July 23, 2019
NAFTA 2.0 (U.S. Mexico Canada Agreement) Fact Sheet
On November 30, 2018, President Trump signed the renegotiated NAFTA trade deal and put Congress on notice that it will send lawmakers a bill to implement the United StatesMexico-Canada (UMSCA) Agreement, also known as NAFTA 2.0. Congress must vote to approve the agreement for it to be finalized; a NAFTA 2.0 vote will come in in 2019. The trade agreement contains provisions that could affect drug prices for all Americans, including seniors through long patent terms. It may also jeopardize the government’s ability to lower drug prices for taxpayers and consumers in the future.
NAFTA 2.0 Locks in Patent Protections for Drugs & May Block Future Reform
The United States grants lengthier patents and other regulatory protections to pharmaceutical corporations than other countries do. The U.S. Trade Representative, at the urging of pharmaceutical companies, pressured Mexico and Canada to provide the U.S. protections and set them in stone as part of the NAFTA 2.0 agreement. In doing so, our country’s ability to implement patent reform in the future is jeopardized and high prescription drug prices for consumers will be locked in.
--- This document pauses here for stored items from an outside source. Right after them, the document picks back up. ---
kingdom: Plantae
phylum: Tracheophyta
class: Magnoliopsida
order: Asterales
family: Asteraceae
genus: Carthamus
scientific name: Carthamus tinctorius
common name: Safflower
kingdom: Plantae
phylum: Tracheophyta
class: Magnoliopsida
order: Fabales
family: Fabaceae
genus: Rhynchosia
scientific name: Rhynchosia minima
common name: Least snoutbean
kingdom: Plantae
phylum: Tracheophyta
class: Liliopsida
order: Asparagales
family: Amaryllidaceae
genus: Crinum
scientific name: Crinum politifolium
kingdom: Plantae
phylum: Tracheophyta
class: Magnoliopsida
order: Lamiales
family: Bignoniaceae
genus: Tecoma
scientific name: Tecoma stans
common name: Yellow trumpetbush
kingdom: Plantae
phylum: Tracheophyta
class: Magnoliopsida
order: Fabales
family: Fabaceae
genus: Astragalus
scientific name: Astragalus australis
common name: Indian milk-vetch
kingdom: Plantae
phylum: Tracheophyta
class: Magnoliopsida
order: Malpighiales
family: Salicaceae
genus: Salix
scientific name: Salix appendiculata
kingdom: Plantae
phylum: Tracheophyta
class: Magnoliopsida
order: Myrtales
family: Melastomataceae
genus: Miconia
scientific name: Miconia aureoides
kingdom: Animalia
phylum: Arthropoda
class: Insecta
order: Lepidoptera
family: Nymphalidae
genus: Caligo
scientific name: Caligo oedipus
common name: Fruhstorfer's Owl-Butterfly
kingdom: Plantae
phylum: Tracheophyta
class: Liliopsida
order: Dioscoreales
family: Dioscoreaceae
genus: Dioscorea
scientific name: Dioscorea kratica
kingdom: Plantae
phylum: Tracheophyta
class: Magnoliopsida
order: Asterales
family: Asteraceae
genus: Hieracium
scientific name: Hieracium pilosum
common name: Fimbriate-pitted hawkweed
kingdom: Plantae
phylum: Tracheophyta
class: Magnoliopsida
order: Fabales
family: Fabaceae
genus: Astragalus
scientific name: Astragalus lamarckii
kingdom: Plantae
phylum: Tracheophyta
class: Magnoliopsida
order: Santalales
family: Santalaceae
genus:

Exclusivity for biologics: NAFTA 2.0 locks in a lengthy exclusivity period for biologics – drugs used to treat various types of cancer or chronic conditions like rheumatoid arthritis and multiple sclerosis. The agreement protects pharmaceutical corporation monopolies and profits at the expense of patient access to life-saving medicines.
Evergreening: NAFTA 2.0 requires countries to grant “evergreen” patents or patent extensions for small changes in the formula, dosage or administration of a drug, regardless of whether these minor alterations improve the efficacy of the drug. This also keeps generic versions from being developed and extends corporate monopolies.